== PROVIDED DATA

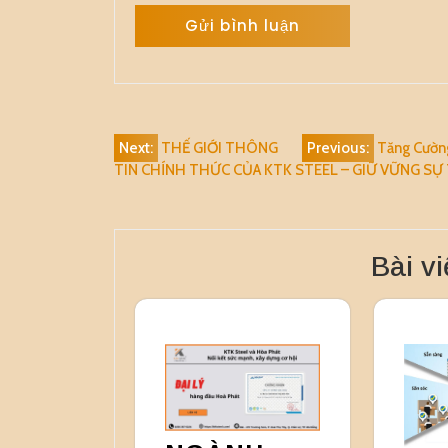
Alternative:
Điều
Next:
THẾ GIỚI THÔNG
Previous:
Tăng Cường
TIN CHÍNH THỨC CỦA KTK STEEL – GIỮ VỮNG SỰ
hướng
bài
viết
Bài vi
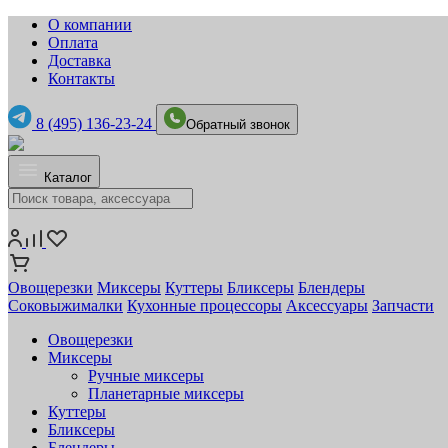
О компании
Оплата
Доставка
Контакты
8 (495) 136-23-24
Обратный звонок
Каталог
Овощерезки
Миксеры
Куттеры
Бликсеры
Блендеры
Соковыжималки
Кухонные процессоры
Аксессуары
Запчасти
Овощерезки
Миксеры
Ручные миксеры
Планетарные миксеры
Куттеры
Бликсеры
Блендеры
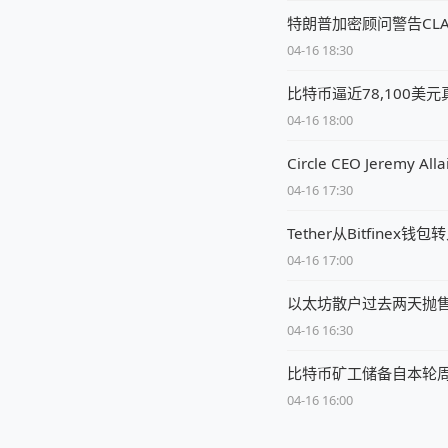
特朗普加密顾问警告CL
04-16 18:30
比特币逼近78,100美
04-16 18:00
Circle CEO Jere
04-16 17:30
Tether从Bitfine
04-16 17:00
以太坊散户过去两天抛售1
04-16 16:30
比特币矿工储备自本轮周期
04-16 16:00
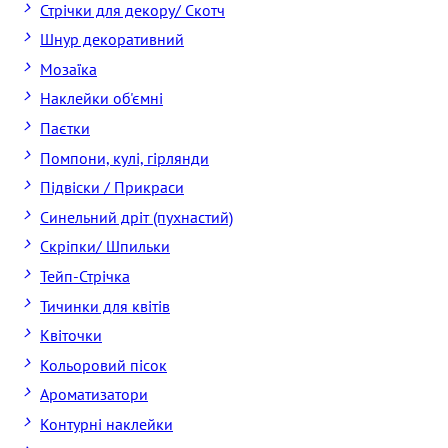
Стрічки для декору/ Скотч
Шнур декоративний
Мозаїка
Наклейки об'ємні
Паєтки
Помпони, кулі, гірлянди
Підвіски / Прикраси
Синельний дріт (пухнастий)
Скріпки/ Шпильки
Тейп-Стрічка
Тичинки для квітів
Квіточки
Кольоровий пісок
Ароматизатори
Контурні наклейки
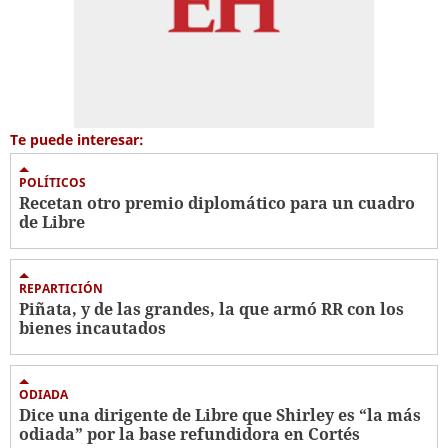
Te puede interesar:
POLÍTICOS
Recetan otro premio diplomático para un cuadro
de Libre
REPARTICIÓN
Piñata, y de las grandes, la que armó RR con los
bienes incautados
ODIADA
Dice una dirigente de Libre que Shirley es “la más
odiada” por la base refundidora en Cortés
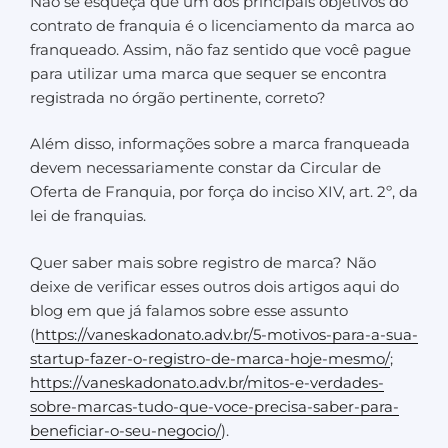
Não se esqueça que um dos principais objetivos do
contrato de franquia é o licenciamento da marca ao
franqueado. Assim, não faz sentido que você pague
para utilizar uma marca que sequer se encontra
registrada no órgão pertinente, correto?
Além disso, informações sobre a marca franqueada
devem necessariamente constar da Circular de
Oferta de Franquia, por força do inciso XIV, art. 2º, da
lei de franquias.
Quer saber mais sobre registro de marca? Não
deixe de verificar esses outros dois artigos aqui do
blog em que já falamos sobre esse assunto
(
https://vaneskadonato.adv.br/5-motivos-para-a-sua-
startup-fazer-o-registro-de-marca-hoje-mesmo/
;
https://vaneskadonato.adv.br/mitos-e-verdades-
sobre-marcas-tudo-que-voce-precisa-saber-para-
beneficiar-o-seu-negocio/
).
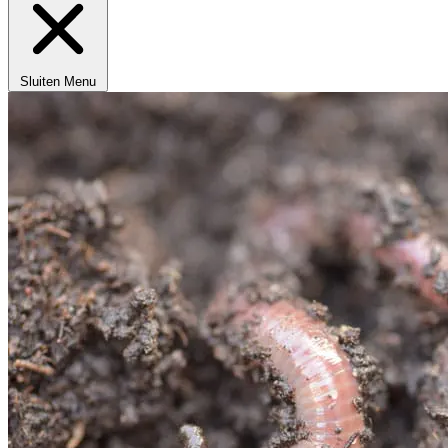
Sluiten
Menu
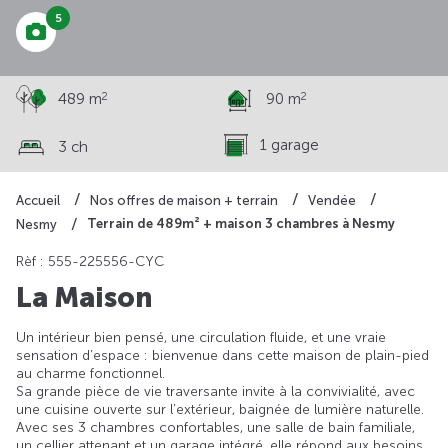
5
2
2
489 m
90 m
1 garage
3 ch
Accueil
Nos offres de maison + terrain
Vendée
Terrain de 489m² + maison 3 chambres à Nesmy
Nesmy
Rèf : 555-225556-CYC
La Maison
Un intérieur bien pensé, une circulation fluide, et une vraie
sensation d’espace : bienvenue dans cette maison de plain-pied
au charme fonctionnel.
Sa grande pièce de vie traversante invite à la convivialité, avec
une cuisine ouverte sur l’extérieur, baignée de lumière naturelle.
Avec ses 3 chambres confortables, une salle de bain familiale,
un cellier attenant et un garage intégré, elle répond aux besoins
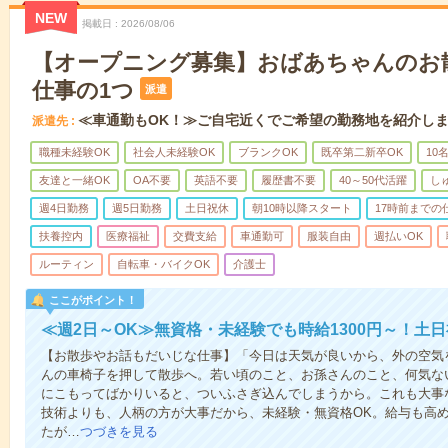
NEW
掲載日
2026/08/06
【オープニング募集】おばあちゃんのお
仕事の1つ
派遣
≪車通勤もOK！≫ご自宅近くでご希望の勤務地を紹介し
派遣先
職種未経験OK
社会人未経験OK
ブランクOK
既卒第二新卒OK
10
友達と一緒OK
OA不要
英語不要
履歴書不要
40～50代活躍
し
週4日勤務
週5日勤務
土日祝休
朝10時以降スタート
17時前までの
扶養控内
医療福祉
交費支給
車通勤可
服装自由
週払いOK
ルーティン
自転車・バイクOK
介護士
ここがポイント！
≪週2日～OK≫無資格・未経験でも時給1300円～！土
【お散歩やお話もだいじな仕事】「今日は天気が良いから、外の空気
んの車椅子を押して散歩へ。若い頃のこと、お孫さんのこと、何気な
にこもってばかりいると、ついふさぎ込んでしまうから。これも大事
技術よりも、人柄の方が大事だから、未経験・無資格OK。給与も高
たが…
つづきを見る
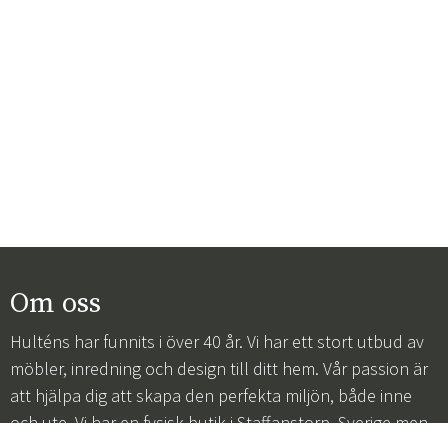
Om oss
Hulténs har funnits i över 40 år. Vi har ett stort utbud av
möbler, inredning och design till ditt hem. Vår passion är
att hjälpa dig att skapa den perfekta miljön, både inne
och ute. Vi har en fysisk butik i Staffanstorp, Sverige men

====

• ASSIGNMENT: Transcribe the lines above exactly, beginning at the one with "Ручные миксеры" and ending at the one with "Помпони, кулі, гірлянди". Include both; exclude the pictures.

• SOLUTION FOR THIS EXERCISE:
Ручные миксеры
Планетарные миксеры
Куттеры
Бликсеры
Блендеры
特朗普加密顾问警告CL
04-16 18:30
比特币逼近78,100美
04-16 18:00
Circle CEO Jere
04-16 17:30
Tether从Bitfine
04-16 17:00
以太坊散户过去两天抛售1
04-16 16:30
比特币矿工储备自本轮周期
04-16 16:00
Стрічки для декору/ Скотч
Шнур декоративний
Мозаїка
Наклейки об'ємні
Паєтки
Помпони, кулі, гірлянди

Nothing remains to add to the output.